* _Work request_
Quote each line exactly, from the line that contains "melanoma stained for" down to the last line of the listing, and no other lines.

* _Material provided_

──────

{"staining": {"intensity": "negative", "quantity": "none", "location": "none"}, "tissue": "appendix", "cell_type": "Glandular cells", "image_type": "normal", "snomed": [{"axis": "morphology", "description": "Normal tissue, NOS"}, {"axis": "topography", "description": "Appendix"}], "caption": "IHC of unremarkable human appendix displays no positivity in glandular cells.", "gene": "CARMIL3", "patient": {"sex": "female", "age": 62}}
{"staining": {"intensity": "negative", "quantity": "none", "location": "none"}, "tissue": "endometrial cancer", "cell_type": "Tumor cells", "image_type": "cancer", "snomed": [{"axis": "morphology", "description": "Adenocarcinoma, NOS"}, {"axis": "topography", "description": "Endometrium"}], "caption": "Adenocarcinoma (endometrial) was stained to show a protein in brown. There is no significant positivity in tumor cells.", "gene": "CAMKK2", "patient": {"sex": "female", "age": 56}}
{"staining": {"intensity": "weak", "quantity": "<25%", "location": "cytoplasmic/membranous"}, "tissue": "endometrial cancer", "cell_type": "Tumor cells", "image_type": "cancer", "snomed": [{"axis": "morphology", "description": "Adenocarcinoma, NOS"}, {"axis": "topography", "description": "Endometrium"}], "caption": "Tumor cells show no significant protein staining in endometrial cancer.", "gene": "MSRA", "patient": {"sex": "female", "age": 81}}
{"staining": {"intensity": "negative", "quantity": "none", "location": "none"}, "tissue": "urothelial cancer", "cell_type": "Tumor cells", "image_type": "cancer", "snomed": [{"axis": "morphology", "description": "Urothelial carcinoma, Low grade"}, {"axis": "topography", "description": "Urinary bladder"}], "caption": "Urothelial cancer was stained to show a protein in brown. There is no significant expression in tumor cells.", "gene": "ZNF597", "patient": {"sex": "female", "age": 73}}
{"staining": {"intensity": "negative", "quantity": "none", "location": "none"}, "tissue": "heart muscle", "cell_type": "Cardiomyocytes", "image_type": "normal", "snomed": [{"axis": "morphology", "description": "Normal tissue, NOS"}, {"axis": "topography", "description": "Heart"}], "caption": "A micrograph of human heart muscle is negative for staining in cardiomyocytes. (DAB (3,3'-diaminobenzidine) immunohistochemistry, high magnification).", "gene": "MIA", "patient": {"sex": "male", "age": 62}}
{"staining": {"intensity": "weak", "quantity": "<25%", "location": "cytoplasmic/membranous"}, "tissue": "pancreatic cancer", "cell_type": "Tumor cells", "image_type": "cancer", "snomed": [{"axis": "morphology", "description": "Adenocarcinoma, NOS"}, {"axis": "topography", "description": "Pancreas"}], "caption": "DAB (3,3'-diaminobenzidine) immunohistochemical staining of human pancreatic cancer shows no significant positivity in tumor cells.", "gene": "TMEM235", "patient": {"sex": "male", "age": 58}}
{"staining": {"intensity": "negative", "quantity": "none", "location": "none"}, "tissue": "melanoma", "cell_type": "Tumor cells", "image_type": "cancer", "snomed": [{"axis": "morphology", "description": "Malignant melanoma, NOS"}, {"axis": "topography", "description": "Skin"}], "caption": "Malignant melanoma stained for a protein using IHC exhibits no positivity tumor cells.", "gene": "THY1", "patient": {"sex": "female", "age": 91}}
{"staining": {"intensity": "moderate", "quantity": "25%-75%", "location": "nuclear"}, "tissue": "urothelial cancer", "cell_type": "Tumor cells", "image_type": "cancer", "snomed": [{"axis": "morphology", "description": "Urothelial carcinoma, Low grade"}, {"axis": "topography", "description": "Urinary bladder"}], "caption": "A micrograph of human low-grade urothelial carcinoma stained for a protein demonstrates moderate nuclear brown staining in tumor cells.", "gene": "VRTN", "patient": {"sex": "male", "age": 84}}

──────

* _Answer to the problem_
{"staining": {"intensity": "negative", "quantity": "none", "location": "none"}, "tissue": "melanoma", "cell_type": "Tumor cells", "image_type": "cancer", "snomed": [{"axis": "morphology", "description": "Malignant melanoma, NOS"}, {"axis": "topography", "description": "Skin"}], "caption": "Malignant melanoma stained for a protein using IHC exhibits no positivity tumor cells.", "gene": "THY1", "patient": {"sex": "female", "age": 91}}
{"staining": {"intensity": "moderate", "quantity": "25%-75%", "location": "nuclear"}, "tissue": "urothelial cancer", "cell_type": "Tumor cells", "image_type": "cancer", "snomed": [{"axis": "morphology", "description": "Urothelial carcinoma, Low grade"}, {"axis": "topography", "description": "Urinary bladder"}], "caption": "A micrograph of human low-grade urothelial carcinoma stained for a protein demonstrates moderate nuclear brown staining in tumor cells.", "gene": "VRTN", "patient": {"sex": "male", "age": 84}}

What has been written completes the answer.